Diffusion Models under Alternative Noise: Simplified Analysis and Sensitivity
Juhyeok Choi, Chenglin Fan
TL;DR
Diffusion models are framed as discretized variance-preserving SDEs, and the authors provide a simplified Grönwall-based analysis that establishes a strong convergence rate of $O(T^{-1/2})$ for Euler–Maruyama discretization under standard Lipschitz conditions.
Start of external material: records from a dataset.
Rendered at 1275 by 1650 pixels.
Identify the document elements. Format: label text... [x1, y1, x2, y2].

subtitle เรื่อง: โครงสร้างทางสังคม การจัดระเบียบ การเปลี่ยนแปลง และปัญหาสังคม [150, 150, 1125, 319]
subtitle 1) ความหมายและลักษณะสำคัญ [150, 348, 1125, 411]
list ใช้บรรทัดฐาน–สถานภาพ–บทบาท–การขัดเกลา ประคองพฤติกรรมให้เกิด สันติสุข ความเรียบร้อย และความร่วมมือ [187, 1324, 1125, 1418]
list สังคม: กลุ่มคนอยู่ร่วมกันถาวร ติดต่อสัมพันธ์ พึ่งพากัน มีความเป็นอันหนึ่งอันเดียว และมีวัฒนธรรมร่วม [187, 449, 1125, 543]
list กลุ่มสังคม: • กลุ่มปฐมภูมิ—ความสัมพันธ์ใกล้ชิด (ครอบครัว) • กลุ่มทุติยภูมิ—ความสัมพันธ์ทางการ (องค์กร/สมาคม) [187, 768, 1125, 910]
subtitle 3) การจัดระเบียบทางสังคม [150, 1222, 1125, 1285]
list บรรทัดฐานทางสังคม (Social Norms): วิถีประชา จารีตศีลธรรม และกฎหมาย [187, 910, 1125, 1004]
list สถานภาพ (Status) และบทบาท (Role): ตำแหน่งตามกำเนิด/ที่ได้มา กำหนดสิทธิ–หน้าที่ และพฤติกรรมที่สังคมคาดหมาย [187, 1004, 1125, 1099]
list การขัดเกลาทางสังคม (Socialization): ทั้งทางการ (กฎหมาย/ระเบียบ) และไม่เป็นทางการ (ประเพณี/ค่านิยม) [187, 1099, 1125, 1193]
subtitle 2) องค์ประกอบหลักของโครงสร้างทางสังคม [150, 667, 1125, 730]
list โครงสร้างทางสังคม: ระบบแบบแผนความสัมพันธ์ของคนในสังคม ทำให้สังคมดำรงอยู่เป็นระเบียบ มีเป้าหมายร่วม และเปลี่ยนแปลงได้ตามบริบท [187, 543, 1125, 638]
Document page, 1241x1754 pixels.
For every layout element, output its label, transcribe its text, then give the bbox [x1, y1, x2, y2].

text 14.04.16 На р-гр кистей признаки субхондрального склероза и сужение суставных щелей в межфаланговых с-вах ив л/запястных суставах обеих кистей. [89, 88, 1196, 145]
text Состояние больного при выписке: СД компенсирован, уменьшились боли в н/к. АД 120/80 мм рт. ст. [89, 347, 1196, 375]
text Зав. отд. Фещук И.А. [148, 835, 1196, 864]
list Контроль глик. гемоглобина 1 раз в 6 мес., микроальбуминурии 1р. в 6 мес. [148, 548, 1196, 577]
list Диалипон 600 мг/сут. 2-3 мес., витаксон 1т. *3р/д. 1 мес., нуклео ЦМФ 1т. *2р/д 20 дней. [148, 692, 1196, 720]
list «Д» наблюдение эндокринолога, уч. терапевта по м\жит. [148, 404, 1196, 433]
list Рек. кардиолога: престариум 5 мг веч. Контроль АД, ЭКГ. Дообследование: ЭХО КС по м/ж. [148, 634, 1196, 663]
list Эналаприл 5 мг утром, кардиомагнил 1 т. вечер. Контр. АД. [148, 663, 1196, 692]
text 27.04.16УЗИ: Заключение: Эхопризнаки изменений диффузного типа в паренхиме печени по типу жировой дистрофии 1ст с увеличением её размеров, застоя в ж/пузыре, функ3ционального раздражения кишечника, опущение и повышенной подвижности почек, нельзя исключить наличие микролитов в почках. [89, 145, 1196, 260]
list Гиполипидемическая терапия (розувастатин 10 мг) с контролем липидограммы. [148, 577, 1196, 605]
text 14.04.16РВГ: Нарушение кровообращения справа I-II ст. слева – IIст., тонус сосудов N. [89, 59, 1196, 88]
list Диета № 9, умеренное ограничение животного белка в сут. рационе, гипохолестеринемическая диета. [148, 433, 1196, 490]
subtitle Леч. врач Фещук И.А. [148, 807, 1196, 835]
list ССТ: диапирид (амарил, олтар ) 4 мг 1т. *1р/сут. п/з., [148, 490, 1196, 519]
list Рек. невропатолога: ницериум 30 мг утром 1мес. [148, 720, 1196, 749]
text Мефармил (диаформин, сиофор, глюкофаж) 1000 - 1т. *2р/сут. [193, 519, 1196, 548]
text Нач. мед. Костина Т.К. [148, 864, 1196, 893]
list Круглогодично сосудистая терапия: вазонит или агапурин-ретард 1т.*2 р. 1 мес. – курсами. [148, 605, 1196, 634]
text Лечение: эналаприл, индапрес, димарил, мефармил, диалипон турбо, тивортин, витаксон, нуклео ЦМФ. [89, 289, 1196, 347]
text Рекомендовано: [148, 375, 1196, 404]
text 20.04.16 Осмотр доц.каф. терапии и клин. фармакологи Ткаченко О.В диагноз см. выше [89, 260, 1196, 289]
They show that Gaussian noise in the reverse-time sampling can be replaced by symmetric discrete noise with matched first two moments without affecting the convergence rate, and they validate this claim empirically on MNIST and CIFAR-10. The analysis extends to multidimensional settings with a bound scaling as $O(d^{1/2} h^{1/2})$, implying a sampling complexity of $T = O(d/\varepsilon^2)$. The results offer practical benefits for hardware-constrained deployment by enabling noise substitution with low-cost RNGs while preserving sample quality, underscored by experiments demonstrating near-parity with Gaussian noise in standard benchmarks.
Abstract
Diffusion models, typically formulated as discretizations of stochastic differential equations (SDEs), have achieved state-of-the-art performance in generative tasks. However, their theoretical analysis often involves complex proofs. In this work, we present a simplified framework for analyzing the Euler--Maruyama discretization of variance-preserving SDEs (VP-SDEs). Using Grönwall's inequality, we derive a convergence rate of $O(T^{-1/2})$ under standard Lipschitz assumptions, streamlining prior analyses. We then demonstrate that the standard Gaussian noise can be replaced by computationally cheaper discrete random variables (e.g., Rademacher) without sacrificing this convergence guarantee, provided the mean and variance are matched. Our experiments validate this theory, showing that (i) discrete noise achieves sample quality comparable to Gaussian noise provided the variance is matched correctly, and (ii) performance degrades if the noise variance is scaled incorrectly.